→ Extrait choisi
────────────────────────────────────────
Nathalie Gendreau. Avec ce septième roman, “L’Ange de Dalkey Island“, vous  flirtez avec le conte philosophique. Est-ce volontaire  ?

Alain Teulié. Oui, c’est à la fois un roman et un conte sur la magie de la vie, sur la synchronicité, sur la mort et la vie, l’au-delà et l’absence, l’amour et la transmission. Plus j’avance en âge, plus je trouve que la vie est miraculeuse. J’aime l’enfance, j’ai commencé l’écriture par un conte pour enfants, “Les bâilleuses” (2002). Ma mère m’a lu beaucoup de livres, et notamment des contes, chaque fois que j’étais malade, et je l’étais souvent. Cela a cultivé mon imagination. Je crois que ma seule chance dans ce monde, c’est l’imaginaire. C’est un cadeau incroyable. Cela m’a servi à écrire des livres et des pièces de théâtre, et parfois même à me sortir de situations que je croyais inextricables. J’ai adoré écrire ce livre, c’est mon préféré. Je l’ai dédié à ma mère. On oublie d’où vient l’idée d’un roman, mais je désirais faire le portrait d’une jeune fille d’aujourd’hui, différente et solitaire, car j’aime la solitude, et qui avait de la poésie en elle.

 

N. G. Dans un précédent roman “Pensées d’un père pour la fille qu’il n’a pas eue“, vous donnez des conseils à une fille imaginaire. Êtes-vous devenu le père que vous n’avez pas été en créant le personnage de Molly ?

A. T. Il y a un lien, forcément. J’avoue que j’aurais bien aimé avoir une fille qui aurait 18 ou 20 ans, pour lui transmettre quelque chose. J’ai été au bout de cette transmission avec ce livre. J’ai plus de 55 ans. C’est un âge où l’on a envie de transmettre. À travers moi, ce père décédé essaie de transmettre la paix à Molly. C’est bien cette paix intérieure que devraient transmettre les parents afin que leurs enfants s’aiment eux-mêmes pour pouvoir semer de belles choses et les faire pousser plus tard. Ce père est exactement celui que j’aurais pu essayer d’être. Mais j’aurais été certainement moins intelligent que le personnage, parce que trop inquiet. Et peut-être suis-je triste de ne pas être parent, parce que je n’aurais pas cette dignité de pouvoir laisser la place. Je n’ai peut-être pas eu cette humilité de créer un être pour ensuite lui laisser la place.

 

N. G. Pourquoi avoir choisi une Molly adolescente ?

 A. T. Je souhaitais parler aussi de l’adolescence. C’est un moment de grâce où l’on est traversé par des courants d’une violence inouïe. L’ado n’est plus qu’une fenêtre qui s’ouvre. C’est ce qui se passe pour Molly. Elle n’est plus qu’une grande fenêtre ouverte sur les miracles. L’adolescence est ce qu’il y a de plus dur et de plus beau. On ne s’en remet jamais vraiment. J’avoue qu’en devenant écrivain, on garde cette adolescence en soi. Je suis une Molly en puissance, toujours émerveillé.
────────────────────────────────────────
→ Exercice A
Réécrivez le passage de l'entretien en partant de « N. G. Pourquoi avoir » et en allant jusqu'à « puissance, toujours émerveillé. », puis substituez « porte » à « fenêtre ».
→ Exercice B
Poursuivez l'entretien sur « L'Ange de Dalkey Island » à partir de l'endroit où il s'arrête.
Le matériel n'est pas nécessaire.

→ Extrait de données
────────────────────────────────────────
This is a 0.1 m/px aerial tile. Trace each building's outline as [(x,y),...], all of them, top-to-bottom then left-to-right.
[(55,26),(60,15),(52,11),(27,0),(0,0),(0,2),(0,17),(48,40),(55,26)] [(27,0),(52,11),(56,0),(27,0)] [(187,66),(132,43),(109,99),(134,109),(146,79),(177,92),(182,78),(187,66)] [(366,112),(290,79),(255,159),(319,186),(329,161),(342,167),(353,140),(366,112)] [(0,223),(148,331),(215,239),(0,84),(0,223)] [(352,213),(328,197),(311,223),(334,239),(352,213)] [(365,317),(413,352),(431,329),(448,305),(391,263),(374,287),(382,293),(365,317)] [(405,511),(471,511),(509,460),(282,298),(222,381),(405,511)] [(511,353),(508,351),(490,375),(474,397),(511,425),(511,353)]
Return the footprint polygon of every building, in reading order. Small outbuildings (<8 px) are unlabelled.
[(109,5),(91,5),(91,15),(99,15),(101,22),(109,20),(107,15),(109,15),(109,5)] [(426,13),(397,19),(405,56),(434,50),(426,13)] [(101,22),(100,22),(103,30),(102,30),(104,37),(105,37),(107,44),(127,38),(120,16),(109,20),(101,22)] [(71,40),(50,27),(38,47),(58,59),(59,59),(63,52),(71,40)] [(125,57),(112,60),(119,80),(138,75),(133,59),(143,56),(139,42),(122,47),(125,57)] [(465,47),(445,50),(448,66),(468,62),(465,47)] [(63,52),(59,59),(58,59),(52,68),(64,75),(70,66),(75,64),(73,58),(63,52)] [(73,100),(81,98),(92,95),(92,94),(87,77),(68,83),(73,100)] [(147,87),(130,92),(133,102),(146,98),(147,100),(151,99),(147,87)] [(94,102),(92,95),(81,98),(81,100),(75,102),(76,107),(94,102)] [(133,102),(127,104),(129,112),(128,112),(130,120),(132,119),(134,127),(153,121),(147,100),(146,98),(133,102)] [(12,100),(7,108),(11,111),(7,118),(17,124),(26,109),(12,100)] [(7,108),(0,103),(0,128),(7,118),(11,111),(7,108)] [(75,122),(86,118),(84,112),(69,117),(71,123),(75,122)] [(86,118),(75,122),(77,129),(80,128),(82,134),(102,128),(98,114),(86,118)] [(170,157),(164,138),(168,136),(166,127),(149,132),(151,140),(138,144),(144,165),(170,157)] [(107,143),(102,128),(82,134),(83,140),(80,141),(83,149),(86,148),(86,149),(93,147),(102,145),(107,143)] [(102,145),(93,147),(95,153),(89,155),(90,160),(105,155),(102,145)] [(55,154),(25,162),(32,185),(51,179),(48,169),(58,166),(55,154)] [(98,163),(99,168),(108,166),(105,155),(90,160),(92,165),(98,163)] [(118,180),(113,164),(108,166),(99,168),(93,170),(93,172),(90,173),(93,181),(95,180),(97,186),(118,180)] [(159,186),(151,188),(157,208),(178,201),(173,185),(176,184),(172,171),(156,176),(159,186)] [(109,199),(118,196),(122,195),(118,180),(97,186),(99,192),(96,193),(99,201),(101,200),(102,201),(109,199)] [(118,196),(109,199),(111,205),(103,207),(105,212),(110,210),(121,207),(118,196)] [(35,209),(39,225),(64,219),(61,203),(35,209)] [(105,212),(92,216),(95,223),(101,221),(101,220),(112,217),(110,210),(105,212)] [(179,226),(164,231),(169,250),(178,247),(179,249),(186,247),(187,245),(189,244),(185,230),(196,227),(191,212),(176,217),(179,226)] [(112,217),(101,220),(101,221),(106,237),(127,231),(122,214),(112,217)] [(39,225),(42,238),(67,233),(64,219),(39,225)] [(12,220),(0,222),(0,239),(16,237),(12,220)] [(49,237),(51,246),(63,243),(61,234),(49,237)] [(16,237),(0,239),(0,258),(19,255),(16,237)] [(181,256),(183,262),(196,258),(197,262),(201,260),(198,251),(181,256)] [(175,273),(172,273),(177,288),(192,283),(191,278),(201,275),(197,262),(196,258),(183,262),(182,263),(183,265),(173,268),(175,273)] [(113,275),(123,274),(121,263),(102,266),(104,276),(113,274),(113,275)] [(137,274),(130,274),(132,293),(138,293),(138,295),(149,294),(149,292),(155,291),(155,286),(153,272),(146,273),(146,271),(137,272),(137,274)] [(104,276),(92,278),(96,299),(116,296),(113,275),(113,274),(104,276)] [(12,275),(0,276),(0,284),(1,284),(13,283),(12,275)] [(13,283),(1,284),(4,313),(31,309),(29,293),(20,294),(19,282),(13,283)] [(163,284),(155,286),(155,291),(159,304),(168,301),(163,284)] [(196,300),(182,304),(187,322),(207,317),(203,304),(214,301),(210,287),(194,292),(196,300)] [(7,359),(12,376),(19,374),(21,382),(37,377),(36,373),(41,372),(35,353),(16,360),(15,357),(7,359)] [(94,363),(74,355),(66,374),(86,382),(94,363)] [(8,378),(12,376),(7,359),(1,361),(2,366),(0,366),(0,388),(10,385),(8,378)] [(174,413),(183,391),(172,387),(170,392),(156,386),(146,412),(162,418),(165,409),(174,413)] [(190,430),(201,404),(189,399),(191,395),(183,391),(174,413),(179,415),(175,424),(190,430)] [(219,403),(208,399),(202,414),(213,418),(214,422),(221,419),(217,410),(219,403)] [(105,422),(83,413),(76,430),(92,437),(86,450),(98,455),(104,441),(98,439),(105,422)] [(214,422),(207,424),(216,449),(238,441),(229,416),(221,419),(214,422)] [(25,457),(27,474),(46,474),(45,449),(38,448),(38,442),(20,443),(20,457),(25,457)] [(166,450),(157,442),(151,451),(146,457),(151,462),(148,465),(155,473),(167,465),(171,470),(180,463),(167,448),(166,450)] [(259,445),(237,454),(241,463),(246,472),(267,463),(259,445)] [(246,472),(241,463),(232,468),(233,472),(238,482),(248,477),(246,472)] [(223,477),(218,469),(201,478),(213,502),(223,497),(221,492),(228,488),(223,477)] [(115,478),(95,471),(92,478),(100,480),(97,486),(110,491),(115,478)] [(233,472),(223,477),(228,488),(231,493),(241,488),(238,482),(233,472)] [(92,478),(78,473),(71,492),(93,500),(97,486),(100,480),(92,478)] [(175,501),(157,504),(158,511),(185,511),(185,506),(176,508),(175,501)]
────────────────────────────────────────
→ Réponse A
N. G. Pourquoi avoir choisi une Molly adolescente ?

 A. T. Je souhaitais parler aussi de l’adolescence. C’est un moment de grâce où l’on est traversé par des courants d’une violence inouïe. L’ado n’est plus qu’une porte qui s’ouvre. C’est ce qui se passe pour Molly. Elle n’est plus qu’une grande porte ouverte sur les miracles. L’adolescence est ce qu’il y a de plus dur et de plus beau. On ne s’en remet jamais vraiment. J’avoue qu’en devenant écrivain, on garde cette adolescence en soi. Je suis une Molly en puissance, toujours émerveillé.

→ Réponse B
 

N. G. Votre roman parle d’anges et de miracles. Quel est votre sentiment réel sur la question  ?

A. T. Ce qui me plaît dans ce roman, c’est que les trois personnages sont anti-conformistes à leur manière. Ils ne vivent pas selon des préceptes moraux. Ils essayent de saisir la magie de la vie au vol. J’ai pu faire dire à ce père revenu de l’au-delà toute cette magie de la vie, mais c’était difficile de le faire par un soi-disant vivant. Je crois à 100  % le discours du père de Molly. C’est le résultat de beaucoup de lectures, de voyages, de notes. Parler de la vie sans parler de la mort est une folie. Nous sommes tous vecteurs et créateurs de miracles. Je ne doute pas une seconde que ceux qui sont partis nous environnent. Je crois beaucoup à la pensée positive, à l’esprit créateur. Je crois que nous créons des miracles en dormant. Je suis même étonné que la plupart des humains ne se posent pas plus de questions sur leurs propres capacités.

 

N. G. Quel est votre processus d’écriture ?

A. T. Quand j’écris un roman, je tire le fil. Je ne sais pas où je vais, je construis mais à mesure. Je me suis inspiré d’une phrase magnifique, dont je n’ai pas retenu l’auteur, qui dit en substance que même si vous traversez les États-Unis d’est en ouest la nuit, même si vous savez que vous allez de New York à San Francisco, les phares n’éclairent que quelques mètres devant vous. Pour moi, écrire, c’est comme rouler la nuit avec des phares qui n’éclairent qu’à deux mètres, pas plus. Il faut accepter de savoir où l’on va sans savoir encore ce qui va nous arriver sur cette route. Et trop prévoir un roman, c’est comme trop prévoir sa vie. Il faut prévoir un peu et laisser faire la providence.

 

N. G. Quels sont vos projets  ?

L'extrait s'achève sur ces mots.